Я не была высокого мнения о вашей… руммэйт, видев ее всего однажды, но не до такой степени, чтобы желать смерти моего сына! Я бы примирилась. Но она что-то сделала, а вернее, не сделала, и его чаша переполнилась. Он принимал серьезнейшее решение в жизни. Он хотел жить отдельно. И как я поняла — с ней. Она, видимо, вам говорила, что его мать больна… Но это он, мой сын, был болен идеей фикс. О русских! Об отце! О женщине русской… Он сломал жизнь себе, жизнь близким людям. Помешавшись буквально на всем русском, на славянах и на том, что это его долг буквально быть русским. Это уму непостижимо, до чего он довел себя. И теперь он ушел, оставив нас всех с этой невыносимой виной, чувством вины! И она тоже, она должна чувствовать свою вину. Свое участие в его уничтожении… Я прошу меня простить, что разговариваю так с незнакомым мне человеком… но я переполнена невероятной скорбью о непоправимом…
— Я понимаю вас… Когда же это произошло?

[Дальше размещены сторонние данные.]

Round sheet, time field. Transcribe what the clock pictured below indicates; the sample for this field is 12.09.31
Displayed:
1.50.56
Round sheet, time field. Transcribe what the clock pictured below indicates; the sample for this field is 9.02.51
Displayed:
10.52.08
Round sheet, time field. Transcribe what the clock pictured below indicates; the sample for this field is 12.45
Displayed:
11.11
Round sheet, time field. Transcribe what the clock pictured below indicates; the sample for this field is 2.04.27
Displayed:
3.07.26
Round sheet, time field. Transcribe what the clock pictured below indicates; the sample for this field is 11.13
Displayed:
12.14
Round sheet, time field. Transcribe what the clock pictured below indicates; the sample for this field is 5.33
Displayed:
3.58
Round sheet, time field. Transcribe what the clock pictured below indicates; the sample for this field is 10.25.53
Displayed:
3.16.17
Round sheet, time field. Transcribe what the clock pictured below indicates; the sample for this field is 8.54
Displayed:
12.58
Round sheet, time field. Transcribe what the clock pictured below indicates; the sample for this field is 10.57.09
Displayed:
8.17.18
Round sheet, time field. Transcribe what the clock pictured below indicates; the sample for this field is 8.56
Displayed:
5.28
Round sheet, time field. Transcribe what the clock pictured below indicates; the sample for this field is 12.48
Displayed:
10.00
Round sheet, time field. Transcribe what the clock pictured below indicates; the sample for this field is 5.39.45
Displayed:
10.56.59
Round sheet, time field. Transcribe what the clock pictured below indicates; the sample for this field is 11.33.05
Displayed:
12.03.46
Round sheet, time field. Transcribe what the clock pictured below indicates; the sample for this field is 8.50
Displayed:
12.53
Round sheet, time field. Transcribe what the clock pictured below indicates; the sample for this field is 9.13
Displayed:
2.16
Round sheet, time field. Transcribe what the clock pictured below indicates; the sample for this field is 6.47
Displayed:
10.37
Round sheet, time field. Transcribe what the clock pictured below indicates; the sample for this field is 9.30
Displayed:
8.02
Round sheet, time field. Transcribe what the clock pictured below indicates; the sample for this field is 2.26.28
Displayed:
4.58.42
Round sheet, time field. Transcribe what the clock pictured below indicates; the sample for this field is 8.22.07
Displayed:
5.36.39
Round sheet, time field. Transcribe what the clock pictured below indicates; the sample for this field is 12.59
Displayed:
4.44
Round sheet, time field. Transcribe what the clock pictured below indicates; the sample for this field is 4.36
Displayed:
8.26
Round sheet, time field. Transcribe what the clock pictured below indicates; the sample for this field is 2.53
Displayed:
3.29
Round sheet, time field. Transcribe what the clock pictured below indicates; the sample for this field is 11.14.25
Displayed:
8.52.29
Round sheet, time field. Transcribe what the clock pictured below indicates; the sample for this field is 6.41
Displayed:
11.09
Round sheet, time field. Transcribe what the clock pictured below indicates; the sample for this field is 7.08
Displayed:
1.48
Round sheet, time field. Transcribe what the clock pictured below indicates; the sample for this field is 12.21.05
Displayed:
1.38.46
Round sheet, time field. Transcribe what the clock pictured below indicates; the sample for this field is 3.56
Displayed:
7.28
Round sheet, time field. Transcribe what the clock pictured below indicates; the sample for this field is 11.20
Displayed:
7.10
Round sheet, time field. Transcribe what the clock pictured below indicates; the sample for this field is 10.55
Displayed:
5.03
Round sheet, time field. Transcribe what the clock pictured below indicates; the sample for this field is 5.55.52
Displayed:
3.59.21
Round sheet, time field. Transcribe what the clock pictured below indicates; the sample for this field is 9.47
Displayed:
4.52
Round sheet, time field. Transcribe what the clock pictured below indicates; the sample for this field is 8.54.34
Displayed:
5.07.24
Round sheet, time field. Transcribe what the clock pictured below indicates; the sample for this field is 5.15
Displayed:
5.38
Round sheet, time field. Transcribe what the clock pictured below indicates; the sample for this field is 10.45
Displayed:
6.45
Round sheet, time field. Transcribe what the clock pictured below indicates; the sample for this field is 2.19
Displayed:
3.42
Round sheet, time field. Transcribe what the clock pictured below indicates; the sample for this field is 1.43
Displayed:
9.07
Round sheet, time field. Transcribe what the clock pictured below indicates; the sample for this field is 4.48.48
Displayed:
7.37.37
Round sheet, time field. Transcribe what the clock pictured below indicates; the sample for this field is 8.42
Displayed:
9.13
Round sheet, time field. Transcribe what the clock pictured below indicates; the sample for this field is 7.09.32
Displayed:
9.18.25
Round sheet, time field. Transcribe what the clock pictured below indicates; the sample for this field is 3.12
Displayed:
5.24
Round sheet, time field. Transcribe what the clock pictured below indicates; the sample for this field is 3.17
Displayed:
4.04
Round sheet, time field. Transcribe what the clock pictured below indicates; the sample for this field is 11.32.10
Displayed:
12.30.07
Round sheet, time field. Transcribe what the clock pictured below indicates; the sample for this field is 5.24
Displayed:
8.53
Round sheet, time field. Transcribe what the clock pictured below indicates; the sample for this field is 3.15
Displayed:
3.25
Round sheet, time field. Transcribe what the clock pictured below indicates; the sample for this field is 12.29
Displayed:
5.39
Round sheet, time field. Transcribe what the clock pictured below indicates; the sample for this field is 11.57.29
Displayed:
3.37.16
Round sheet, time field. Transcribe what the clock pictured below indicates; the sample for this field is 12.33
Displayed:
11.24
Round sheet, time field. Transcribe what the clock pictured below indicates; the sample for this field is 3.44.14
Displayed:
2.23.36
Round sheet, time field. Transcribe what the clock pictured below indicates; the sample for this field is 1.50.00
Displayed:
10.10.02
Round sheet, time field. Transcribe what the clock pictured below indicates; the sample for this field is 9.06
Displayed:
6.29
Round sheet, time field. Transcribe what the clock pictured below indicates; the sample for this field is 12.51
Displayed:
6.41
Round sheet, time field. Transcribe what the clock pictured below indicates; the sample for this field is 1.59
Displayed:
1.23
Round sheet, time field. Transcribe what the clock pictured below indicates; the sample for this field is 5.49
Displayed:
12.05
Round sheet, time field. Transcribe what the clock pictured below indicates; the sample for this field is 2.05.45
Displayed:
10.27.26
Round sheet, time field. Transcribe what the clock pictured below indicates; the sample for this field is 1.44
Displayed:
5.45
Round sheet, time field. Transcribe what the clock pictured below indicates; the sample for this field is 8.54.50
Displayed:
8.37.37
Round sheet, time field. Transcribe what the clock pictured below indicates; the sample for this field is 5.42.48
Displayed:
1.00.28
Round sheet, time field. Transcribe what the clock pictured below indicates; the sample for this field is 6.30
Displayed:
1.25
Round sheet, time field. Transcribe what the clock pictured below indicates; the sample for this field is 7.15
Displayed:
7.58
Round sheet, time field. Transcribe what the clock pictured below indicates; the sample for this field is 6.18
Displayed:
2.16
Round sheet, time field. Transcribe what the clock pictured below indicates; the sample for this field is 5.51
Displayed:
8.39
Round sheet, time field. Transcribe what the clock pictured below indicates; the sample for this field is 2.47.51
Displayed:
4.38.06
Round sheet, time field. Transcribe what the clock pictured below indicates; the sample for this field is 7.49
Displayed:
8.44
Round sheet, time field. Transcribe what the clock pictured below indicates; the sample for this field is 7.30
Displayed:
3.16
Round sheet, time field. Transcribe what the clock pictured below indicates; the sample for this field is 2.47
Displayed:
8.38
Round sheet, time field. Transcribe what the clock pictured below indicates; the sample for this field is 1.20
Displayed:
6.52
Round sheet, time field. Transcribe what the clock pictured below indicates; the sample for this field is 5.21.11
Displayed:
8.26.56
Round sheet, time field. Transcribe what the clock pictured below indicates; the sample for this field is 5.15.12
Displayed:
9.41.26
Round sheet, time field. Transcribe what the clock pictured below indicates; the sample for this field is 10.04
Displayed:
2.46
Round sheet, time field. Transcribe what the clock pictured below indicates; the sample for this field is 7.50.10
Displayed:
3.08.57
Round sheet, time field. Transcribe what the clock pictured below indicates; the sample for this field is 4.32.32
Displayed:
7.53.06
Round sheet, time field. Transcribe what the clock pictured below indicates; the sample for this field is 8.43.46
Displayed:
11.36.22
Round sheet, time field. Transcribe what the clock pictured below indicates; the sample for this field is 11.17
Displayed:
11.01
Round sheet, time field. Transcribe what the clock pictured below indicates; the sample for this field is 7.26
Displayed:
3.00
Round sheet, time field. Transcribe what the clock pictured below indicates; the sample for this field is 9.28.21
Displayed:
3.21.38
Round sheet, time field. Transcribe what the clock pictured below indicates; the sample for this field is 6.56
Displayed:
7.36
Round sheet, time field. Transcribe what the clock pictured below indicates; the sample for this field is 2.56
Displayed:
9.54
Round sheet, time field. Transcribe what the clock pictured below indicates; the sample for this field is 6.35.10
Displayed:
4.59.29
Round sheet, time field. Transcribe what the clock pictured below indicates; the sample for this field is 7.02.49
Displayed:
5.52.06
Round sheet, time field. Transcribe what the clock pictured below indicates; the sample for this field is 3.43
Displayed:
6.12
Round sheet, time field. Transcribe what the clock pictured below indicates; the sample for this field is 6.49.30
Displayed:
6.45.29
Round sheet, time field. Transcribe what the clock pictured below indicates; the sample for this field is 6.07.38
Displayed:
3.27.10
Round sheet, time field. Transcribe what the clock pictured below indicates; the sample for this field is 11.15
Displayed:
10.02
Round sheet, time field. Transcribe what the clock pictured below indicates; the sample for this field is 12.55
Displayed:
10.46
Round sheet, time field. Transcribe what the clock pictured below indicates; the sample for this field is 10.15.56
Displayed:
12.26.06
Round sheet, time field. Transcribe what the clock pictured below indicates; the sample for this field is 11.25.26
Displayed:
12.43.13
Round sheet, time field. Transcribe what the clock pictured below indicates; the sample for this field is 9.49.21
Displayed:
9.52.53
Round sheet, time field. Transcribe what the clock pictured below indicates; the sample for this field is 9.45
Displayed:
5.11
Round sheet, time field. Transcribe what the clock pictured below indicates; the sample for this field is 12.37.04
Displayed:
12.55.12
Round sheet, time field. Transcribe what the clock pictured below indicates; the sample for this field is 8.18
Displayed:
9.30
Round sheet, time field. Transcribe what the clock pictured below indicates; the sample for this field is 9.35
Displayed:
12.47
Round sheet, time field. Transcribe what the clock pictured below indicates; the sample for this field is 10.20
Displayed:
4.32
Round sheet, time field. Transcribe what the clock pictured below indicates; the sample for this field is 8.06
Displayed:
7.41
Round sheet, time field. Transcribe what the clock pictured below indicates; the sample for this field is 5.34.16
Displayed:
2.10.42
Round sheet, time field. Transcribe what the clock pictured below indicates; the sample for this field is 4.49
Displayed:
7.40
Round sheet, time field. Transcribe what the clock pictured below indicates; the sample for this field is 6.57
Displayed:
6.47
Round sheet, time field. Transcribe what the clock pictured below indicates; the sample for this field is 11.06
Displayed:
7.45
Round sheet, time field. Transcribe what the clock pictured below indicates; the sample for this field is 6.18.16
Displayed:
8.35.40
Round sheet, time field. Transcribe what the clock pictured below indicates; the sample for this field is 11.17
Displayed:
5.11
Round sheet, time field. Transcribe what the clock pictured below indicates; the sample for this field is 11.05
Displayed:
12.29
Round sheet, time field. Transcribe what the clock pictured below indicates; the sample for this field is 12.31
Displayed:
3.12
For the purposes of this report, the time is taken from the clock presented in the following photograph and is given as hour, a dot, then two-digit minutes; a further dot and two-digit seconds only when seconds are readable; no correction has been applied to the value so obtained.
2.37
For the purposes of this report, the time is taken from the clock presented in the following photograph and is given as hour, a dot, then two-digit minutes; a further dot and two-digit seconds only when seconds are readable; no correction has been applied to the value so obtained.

Как же это случилось?
— В понедельник его обнаружили в лаборатории, где он пров… находился, видимо, весь уик-энд. Он оставил письма. И ей тоже. Но я уничтожила то письмо. Я не могла, я была не в силах сохранить. Ничего утешительного в свой адрес мисс Славица бы не нашла в нем. И видимо, оно было написано в состоянии ненормальном… Какой-то абсурд о самураях, алкоголе, норке… он оставил… Это животное осталось в клетке, несчастное, он откуда-то раздобыл…
— Миссис Даглас! Хэллоу! Хэллоу!.. Почему же она повесила трубку?
Бедная Раечка сама расплакалась. «Какой ужас… А если я умру… некому даже позвонить, сказать будет… Джо… Славке… она все-таки женщина… Как же я ей буду говорить? Он повесился, Славочка…»
28
«Он повесился, Славочка…» — Раиса постаралась улыбнуться, правда, как бы извиняясь.
Славка выпила бутылку вина за двадцать пять минут. Она сидела на стуле, и волосы падали на наклоненное вниз лицо, и только нос был виден Рае. В профиль. Голова Славки тряслась. У нее на коленях лежала книжка, она время от времени подносила ее к глазам, но у нее начинала трястись голова, и она опускала книгу. Славка была похожа на хищную, но затравленную птицу.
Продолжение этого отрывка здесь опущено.